Coach’s decision to pull the company’s handbags and leather goods out of 25% of department stores has been a positive step, as the heavy discounting in this channel has hurt its luxury brand image. Furthermore, the company intends to reduce the markdown allowances to the channel, citing a highly promotional environment embraced by such stores. While this strategic decision negatively impacted sales by 150 basis points in the third quarter of 2017 (ended March), the move resulted in an improved bottom line for the company, as a consequence of higher gross margins in each segment.
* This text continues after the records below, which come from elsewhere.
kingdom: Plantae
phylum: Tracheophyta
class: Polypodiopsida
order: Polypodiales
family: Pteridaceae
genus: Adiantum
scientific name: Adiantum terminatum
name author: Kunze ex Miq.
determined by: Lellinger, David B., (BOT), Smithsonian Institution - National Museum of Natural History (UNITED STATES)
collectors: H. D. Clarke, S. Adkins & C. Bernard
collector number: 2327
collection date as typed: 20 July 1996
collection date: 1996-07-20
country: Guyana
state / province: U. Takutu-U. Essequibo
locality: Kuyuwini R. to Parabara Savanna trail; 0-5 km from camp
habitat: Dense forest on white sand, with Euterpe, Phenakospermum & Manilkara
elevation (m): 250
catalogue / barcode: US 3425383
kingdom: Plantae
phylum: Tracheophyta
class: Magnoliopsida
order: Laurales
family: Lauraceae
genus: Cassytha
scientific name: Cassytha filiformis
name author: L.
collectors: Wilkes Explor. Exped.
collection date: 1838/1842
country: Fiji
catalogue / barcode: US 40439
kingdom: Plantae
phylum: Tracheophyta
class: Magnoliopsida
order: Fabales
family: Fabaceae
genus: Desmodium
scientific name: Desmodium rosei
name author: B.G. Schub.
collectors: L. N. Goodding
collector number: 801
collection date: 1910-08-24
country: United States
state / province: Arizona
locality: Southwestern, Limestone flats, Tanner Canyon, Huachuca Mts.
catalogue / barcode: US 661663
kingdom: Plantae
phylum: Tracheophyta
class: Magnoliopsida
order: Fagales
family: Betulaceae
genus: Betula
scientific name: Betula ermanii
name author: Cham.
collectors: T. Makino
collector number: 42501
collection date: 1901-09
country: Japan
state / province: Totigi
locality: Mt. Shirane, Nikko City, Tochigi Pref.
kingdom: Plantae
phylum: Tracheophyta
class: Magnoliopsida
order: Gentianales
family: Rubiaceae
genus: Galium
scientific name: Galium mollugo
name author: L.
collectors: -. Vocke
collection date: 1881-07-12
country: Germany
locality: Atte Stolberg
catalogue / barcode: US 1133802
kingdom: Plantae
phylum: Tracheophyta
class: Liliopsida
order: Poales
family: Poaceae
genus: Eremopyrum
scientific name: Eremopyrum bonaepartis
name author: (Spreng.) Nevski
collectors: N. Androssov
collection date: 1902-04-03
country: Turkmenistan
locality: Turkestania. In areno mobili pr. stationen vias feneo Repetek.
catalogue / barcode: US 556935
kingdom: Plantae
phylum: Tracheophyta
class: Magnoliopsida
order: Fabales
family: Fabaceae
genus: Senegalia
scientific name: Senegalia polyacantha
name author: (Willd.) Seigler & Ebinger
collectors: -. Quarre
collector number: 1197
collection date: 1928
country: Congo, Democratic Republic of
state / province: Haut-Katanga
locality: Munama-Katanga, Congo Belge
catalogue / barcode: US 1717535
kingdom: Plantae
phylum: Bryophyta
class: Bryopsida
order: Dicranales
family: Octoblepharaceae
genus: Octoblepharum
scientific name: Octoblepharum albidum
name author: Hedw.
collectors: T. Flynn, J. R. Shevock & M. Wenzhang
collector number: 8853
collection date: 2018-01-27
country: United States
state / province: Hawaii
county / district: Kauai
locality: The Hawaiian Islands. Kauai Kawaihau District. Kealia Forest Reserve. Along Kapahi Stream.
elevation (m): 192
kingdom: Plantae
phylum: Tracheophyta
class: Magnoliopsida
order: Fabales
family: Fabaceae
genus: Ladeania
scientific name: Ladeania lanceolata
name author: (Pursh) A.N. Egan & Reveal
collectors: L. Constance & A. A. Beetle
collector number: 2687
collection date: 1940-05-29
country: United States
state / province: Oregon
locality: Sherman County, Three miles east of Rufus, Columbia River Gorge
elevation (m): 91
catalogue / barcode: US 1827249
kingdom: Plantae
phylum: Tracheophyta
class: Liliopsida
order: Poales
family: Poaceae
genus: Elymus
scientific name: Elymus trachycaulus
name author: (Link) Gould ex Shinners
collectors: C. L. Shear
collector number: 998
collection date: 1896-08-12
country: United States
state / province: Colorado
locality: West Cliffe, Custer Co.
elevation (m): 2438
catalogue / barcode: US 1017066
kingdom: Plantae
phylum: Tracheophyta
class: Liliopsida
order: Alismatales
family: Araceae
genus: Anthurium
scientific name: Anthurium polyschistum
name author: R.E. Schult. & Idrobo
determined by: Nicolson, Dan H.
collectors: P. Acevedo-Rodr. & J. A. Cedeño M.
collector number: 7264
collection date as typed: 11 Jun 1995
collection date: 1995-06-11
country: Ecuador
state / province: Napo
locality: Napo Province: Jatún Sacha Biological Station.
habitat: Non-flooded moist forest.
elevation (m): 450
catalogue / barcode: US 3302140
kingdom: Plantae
Coach intends to undertake similar moves for Kate Spade in order to ensure the long term viability of the brand. According to Kevin Wills, steps will be taken to “reduce sales in Kate Spade’s wholesale disposition and online flash sales channels.” Being part of a bigger conglomerate would also help the company to cut down on its costs and therefore, give a boost to its margins. Affordable luxury is a highly competitive market. Hence, heavy discounting can result in the loss of brand value, and can be ill-afforded by many of the weaker brands.

2. Access To Millennial Customers

Kate Spade has had great success with millennial customers, who have been the driving force behind the high growth rates the company has achieved. Millennials being their target market, Kate Spade has also adjusted its products to a more colorful and whimsical look, with subtle logos. Unlike Coach and Michael Kors, which have been known for their loud logos and were slow to adapt to this small logo trend, Kate Spade bags include a tiny stamp with its brand name. The former two companies are also now moving away from logos due to increasing preferences among millennials of clothing and accessories without labels or logos. Hence, an acquisition of Kate Spade would give Coach access to a younger clientele. Approximately 60% of Kate Spade’s clientele are millennials, according to Coach.

3. Creation Of A New York-Based Modern House Of Luxury

Coach acquired footwear brand Stuart Weitzman for $574 million in 2015, and its results in subsequent quarters have been boosted by stronger-than-expected sales from the footwear company. Coach has been able to effectively integrate the company, while carrying out the transformation of its brand. The purchase of Kate Spade marks its most expensive purchase to date, and is the latest purchase by the company which aims to build a luxury group along the lines of LVMH and Kering, but in a unique New York-based way. The combination of the two will lead to a luxury lifestyle company with a diverse, multi-brand portfolio.

4. Growth Potential Internationally For Kate Spade

Given Coach’s extensive international presence, it would put the company in a good position to “unlock Kate Spade’s largely untapped global growth potential,” according to Victor Luis, CEO at Coach. Among the growth opportunities lies China, where he further states that only 1% of the consumers can name the Kate Spade brand without prompting, while 23% can identify Coach. With 35% of the former’s stores overlapping with Coach’s locations, it also leaves room for closures in markets in North America, where the two retailers compete, but the numbers for such are seen as minimal.